B. Discrete Variables: - are obtained by counting. A discrete variable takes always whole number values
that are counted. Example: Variables such as number of students, number of errors per page, number
of accidents on traffic line, number of defective or non-defectives.
Scales of Measurements
Normally, when one hears the term measurement, they may think in terms of measuring the length of
something (i.e. the length of a piece of wood) or measuring a quantity of something (i.e. a cup of flour).
This represents a limited use of the term measurement. In statistics, the term measurement is used more
broadly and is more appropriately termed scales of measurement. A scale of measurement refers to ways
in which variables or numbers are defined and categorized and/or is the assignment of numbers to objects
or events in a systematic fashion. Each scale of measurement has certain properties which in turn determine
the appropriateness for use of certain statistical analyses. The various measurement scales results from the
facts that measurement may be carried out under different sets of rules. Four levels of measurement scales
are commonly distinguished: nominal, ordinal, interval, and ratio; and each possessed different properties
of measurement systems.
i. Nominal Scale: consists of ‘naming’ observations or classifying them into various mutually exclusive
categories. Sometimes the variable under study is classified by some quality it possesses rather than by
an amount or quantity. In such cases, the variable is called attribute. Example: Sex (Male, Female), Eye
color (brown, black, etc.), Blood type (A, B, AB and O) etc.
ii. Ordinal Scale: -Whenever observations are not only different from category to category, but can be
ranked according to some criterion. The variables deal with their relative difference rather than with
quantitative differences. Ordinal data are data which can have meaningful inequalities. The inequality
signs < or > may assume any meaning like ‘stronger, softer, weaker, better than’, etc. Example: Patients
may be characterized as (unimproved, improved & much improved), Individuals may be classified
according to socio-economic as (low, medium & high), Letter for grading system (A, B, C, D, F),
authority, career, etc.
Note: Qualitative variables can be either Nominal or Ordinal scales of measurements.

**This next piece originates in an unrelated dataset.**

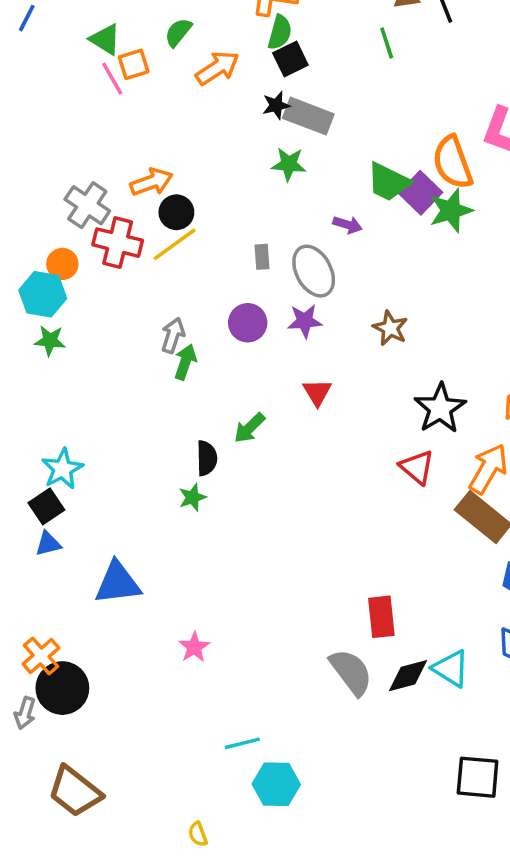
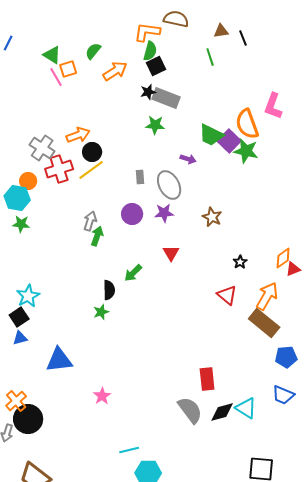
green star: (451, 210) -> (246, 151), turned 30
red cross: (118, 243) -> (59, 169), turned -32
black star: (440, 408) -> (240, 262), size x0.5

iii. Interval Scale: With this scale it is not only possible to order measurements, but also the distance between
any two measurements is known but not meaningful quotients. There is no true zero point but arbitrary
zero point. Interval data are the types of information in which an increase from one level to the next
always reflects the same increase. Possible to add or subtract interval data but they may not be multiplied
or divided. Example: Temperature of zero degrees does not indicate lack of heat. The two common
temperature scales; Celsius (C) and Fahrenheit (F). We can see that the same difference exists between
10oC (50oF) and 20oC (68OF) as between 25oc (77oF) and 35oc (95oF) i.e. the measurement scale is
composed of equal-sized interval. But we cannot say that a temperature of 20oc is twice as hot as a
temperature of 10oc because the zero point is arbitrary.
iv. Ratio Scale: - Characterized by the fact that equality of ratios as well as equality of intervals may be
determined. Fundamental to ratio scales is a true zero point. All arithmetic operations are used to calculate
values of ratio scale. Most statistical data analysis procedures do not distinguish between the interval and
ratio properties of the measurement scales. Example: Variables such as age, height, length, volume, rate,
time, amount of rainfall, etc. are require ratio scale.
Note: Quantitative variables can be either Interval or Ratio scales of measurements.